What Is the Lower East Side
The lower tip of Manhattan, the ass of the island, el culo de la isla, a piece of rock surrounded by rivers, the Atlantic not far. Historians say that the Dutch purchased Manhattan for the equivalent of sixty guilders, whatever that was in dollars, but wait they gave it in trinkets, pots, beads, etc., what money natives need for in the world they lived, qué, for what, to go to Chase Manhattan to make a deposit? It was a custom of all native peoples to give gifts one to each other, especially when they were in transit through the land of others, space not familiar to them, and this was the spirit of the Munsee, Canarsi Indios, selling land was a concept not comprehended, couldn’t even be thought of that such such was possible, they were exchanging gifts as was their always manner-custom. It was just another day of social communication. Then just go on their way. Manhattan when it is summer is semitropical bliss, imagine back then, green, clean clear rivers and streams, animals roaming, hopping about, hills mountains flowers the warm air full of bees, ladybugs, birds singing, canoas floating stream down the East River, Hudson, visual bays bright like Gauguin paintings caressed the rock-littered banks, fried fish served with berries as spring flowers wind serenade. Indigenous people had no concept of selling the earth; what other films have been invented to cover the theft. James Delancey (one of the Delanceys, as all the males in the family were called James) had a farm that was a good piece of the Lower East Side.
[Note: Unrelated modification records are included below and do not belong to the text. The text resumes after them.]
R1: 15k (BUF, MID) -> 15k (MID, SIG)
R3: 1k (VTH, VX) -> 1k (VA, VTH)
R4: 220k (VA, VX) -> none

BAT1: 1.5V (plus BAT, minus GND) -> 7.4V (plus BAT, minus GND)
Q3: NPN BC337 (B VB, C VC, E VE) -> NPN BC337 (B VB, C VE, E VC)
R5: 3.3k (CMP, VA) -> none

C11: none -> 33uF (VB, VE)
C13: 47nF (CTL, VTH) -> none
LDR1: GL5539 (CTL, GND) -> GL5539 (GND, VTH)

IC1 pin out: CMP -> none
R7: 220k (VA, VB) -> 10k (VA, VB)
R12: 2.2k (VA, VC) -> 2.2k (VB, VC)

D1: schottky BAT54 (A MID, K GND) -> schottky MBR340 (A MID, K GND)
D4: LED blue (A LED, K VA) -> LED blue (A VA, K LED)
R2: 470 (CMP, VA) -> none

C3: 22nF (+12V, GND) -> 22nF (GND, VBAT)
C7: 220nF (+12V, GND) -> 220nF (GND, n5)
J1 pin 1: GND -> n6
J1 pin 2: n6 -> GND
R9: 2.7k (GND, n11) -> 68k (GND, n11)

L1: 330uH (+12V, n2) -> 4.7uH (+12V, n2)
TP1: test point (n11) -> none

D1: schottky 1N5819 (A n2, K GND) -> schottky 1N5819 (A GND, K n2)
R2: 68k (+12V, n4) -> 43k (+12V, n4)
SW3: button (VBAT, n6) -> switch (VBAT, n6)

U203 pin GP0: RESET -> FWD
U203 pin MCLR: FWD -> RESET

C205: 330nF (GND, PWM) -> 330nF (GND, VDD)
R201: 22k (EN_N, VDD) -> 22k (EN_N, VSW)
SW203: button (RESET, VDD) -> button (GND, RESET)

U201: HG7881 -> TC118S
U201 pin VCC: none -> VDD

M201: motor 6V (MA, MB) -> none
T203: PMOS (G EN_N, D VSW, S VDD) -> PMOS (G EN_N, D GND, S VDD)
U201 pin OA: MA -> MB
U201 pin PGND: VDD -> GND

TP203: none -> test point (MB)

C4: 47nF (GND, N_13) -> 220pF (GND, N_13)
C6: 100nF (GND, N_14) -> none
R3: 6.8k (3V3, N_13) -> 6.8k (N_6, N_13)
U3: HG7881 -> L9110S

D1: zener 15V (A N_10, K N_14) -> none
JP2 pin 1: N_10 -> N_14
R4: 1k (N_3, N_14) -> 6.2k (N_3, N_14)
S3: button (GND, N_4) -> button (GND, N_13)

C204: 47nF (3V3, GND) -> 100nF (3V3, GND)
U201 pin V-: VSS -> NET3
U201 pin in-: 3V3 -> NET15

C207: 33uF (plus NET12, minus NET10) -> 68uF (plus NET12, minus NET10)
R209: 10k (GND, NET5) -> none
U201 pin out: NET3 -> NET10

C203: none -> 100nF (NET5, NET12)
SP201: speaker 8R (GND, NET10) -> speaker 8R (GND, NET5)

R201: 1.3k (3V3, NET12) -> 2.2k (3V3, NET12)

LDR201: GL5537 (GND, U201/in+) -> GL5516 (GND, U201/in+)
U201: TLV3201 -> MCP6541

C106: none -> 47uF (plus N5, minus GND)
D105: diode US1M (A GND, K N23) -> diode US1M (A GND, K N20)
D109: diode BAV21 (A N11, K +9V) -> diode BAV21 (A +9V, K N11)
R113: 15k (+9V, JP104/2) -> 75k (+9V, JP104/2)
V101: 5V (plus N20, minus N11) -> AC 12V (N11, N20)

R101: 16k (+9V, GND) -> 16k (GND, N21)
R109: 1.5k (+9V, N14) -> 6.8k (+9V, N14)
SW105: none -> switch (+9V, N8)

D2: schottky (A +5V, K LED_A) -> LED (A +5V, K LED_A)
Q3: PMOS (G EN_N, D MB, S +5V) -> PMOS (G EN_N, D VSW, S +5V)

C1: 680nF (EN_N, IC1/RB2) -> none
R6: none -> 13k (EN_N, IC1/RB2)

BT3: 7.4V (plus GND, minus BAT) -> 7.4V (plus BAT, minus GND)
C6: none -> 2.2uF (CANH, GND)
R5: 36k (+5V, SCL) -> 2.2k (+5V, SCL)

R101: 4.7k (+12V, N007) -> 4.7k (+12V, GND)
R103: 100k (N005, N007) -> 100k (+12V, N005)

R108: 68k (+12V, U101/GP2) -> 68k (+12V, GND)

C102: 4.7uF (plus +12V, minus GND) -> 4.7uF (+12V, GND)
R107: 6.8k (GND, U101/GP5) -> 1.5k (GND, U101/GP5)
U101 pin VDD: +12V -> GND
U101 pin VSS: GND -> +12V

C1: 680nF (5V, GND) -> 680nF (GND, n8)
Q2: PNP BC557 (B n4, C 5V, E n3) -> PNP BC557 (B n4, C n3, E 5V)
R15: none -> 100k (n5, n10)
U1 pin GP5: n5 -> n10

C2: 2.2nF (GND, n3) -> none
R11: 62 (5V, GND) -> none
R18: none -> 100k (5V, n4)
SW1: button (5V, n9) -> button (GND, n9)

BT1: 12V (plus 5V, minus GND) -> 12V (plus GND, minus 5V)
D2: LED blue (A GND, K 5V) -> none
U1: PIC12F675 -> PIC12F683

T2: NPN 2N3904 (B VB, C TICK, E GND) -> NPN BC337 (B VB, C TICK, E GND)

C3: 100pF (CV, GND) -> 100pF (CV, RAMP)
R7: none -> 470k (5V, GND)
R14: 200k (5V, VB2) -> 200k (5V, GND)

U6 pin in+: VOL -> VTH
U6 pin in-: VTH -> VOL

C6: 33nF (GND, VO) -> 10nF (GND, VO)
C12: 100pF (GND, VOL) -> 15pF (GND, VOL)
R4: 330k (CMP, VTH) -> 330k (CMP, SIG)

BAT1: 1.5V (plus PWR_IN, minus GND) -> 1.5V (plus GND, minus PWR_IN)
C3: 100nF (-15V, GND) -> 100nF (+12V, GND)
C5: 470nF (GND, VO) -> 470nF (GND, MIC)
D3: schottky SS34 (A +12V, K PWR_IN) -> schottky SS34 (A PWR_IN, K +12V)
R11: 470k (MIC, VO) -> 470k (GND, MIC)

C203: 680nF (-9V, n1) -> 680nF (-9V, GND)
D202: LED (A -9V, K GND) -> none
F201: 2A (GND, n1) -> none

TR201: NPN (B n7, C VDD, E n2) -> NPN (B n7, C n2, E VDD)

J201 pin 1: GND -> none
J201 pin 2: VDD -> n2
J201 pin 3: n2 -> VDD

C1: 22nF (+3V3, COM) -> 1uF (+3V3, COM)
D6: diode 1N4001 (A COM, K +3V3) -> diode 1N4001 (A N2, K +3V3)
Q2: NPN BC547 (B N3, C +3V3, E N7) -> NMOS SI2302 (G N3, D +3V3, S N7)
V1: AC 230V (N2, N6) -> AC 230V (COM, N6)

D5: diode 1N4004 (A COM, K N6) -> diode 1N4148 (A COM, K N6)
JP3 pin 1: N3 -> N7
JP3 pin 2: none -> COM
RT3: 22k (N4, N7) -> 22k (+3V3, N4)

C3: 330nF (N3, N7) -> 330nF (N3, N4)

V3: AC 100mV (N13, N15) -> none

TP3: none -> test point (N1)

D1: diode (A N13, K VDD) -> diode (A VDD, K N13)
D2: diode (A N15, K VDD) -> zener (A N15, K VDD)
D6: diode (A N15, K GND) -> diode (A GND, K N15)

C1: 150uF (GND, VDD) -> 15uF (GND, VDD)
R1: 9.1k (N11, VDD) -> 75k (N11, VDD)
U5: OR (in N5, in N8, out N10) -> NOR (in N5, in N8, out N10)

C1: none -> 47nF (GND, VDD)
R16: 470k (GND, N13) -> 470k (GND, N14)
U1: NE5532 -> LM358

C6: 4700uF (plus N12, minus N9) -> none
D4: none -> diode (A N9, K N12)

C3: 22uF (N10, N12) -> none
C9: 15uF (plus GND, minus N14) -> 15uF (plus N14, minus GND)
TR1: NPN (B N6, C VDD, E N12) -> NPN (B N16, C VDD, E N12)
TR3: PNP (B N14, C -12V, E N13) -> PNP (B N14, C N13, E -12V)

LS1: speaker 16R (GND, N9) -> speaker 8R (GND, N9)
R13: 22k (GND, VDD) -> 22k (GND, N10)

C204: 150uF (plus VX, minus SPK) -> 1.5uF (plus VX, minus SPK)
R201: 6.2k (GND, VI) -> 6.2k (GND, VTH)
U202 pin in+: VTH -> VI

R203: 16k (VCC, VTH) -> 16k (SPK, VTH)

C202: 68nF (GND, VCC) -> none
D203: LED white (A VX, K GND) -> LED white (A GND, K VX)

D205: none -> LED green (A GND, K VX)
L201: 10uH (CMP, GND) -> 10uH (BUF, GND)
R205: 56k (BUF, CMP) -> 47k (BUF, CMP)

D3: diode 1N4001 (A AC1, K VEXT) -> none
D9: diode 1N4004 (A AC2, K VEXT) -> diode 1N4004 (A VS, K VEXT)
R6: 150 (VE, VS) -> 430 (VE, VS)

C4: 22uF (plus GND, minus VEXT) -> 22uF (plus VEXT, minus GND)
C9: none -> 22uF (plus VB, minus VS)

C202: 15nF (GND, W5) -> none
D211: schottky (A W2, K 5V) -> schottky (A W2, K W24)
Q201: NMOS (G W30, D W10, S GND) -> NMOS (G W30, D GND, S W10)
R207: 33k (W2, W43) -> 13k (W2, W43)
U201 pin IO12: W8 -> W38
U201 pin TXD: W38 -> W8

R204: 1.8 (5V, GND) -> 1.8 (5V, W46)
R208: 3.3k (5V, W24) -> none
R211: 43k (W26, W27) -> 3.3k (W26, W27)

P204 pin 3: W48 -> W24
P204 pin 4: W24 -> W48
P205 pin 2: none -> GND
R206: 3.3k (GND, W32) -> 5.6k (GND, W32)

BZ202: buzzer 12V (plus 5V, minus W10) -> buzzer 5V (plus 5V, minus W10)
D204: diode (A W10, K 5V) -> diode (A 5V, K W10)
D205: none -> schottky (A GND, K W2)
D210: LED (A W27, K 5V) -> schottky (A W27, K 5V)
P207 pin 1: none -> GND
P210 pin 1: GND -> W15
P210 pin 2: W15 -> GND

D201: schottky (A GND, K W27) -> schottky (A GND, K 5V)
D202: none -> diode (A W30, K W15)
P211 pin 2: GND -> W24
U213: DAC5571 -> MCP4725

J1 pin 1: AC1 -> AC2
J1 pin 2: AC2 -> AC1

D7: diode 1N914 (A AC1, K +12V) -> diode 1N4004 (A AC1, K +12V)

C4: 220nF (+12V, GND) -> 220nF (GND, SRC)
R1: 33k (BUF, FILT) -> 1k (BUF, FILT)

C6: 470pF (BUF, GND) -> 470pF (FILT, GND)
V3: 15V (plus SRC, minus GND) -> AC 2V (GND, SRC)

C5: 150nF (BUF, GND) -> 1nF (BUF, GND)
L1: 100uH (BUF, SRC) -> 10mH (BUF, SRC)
Delancey was a landmark street for the Loisaida neighborhood that I knew, this area or right below it was once known as Corlear’s Hook, fecund with putas and thieves. Wino Bowery fame memories pop like cartoons, original Popeye and Donald Duck, Porky Pig, “what’s up folks” walking in the cold breeze south down Avenue B turn at that cuchifritos restaurant on the corner the window full of fatback, fried fritters, plantains like the island of Puerto Rico, next was Barneys Boys Town, the adolescent apparel store where I once purchased a leather coat. Turn of the century, further down, this was Irish jumping, Italian spaghetti barrio The Five Points area. Originally it was a lake, beautiful within Manhattan summer, when it was all those hills green and abundant of berries, cherries, breezes bouncing off the clean pristine East and Hudson Riv
ers, Manhattan without buildings. With progress the air now flows stinky of bricks, cement, steel, industrial fumes, glass windows, automobile exhaust suffocates, disfigures the air, asphalt of hurried stress. This lake dried became the sight of the Five Points called the Collect. Coincidence but in Puerto Rico’s Santurce area there was a shantytown barrio on the water, the bahía, which was known as La Colectora; it got full of jíbaros migrating from the agricultural countryside to get closer to the Metropolitan area menial jobs, lumps of shit floating in water all around the residents. The Five Points slum, the original American ghetto. The Irish mixed with freshly freed African slaves, Italians, Catholics foreign to Protestant America. That particular reality, Irish Italian and African American mixture, it was an everyday fusion of living, working out by the docks, heavy loads, bars to drink shellac, the exhaustion, brothels to take care of what ails you. Here was a barrio of Germans, Irish, Chinamen, Italians, free blacks, working people struggling to put food on the table for families. The Irish and the Afros saloon’d, boogaloo’d together, creating friendships, relations, marriages, children. Master Juba was there, cream de caramel-looking young man feeling the Irish dancing with their jump, adding his African timing, came out tap dancing, a very early expression of that art form that later African Americans continued to perfect, foot wizards, magic toes. The immigrant neighborhood par excellence. The place from which the Gershwin brothers Americanized. I got a glimpse of that Jewish-Euro immigrant barrio in the midfifties. That was a Lower East Side world now lost forever.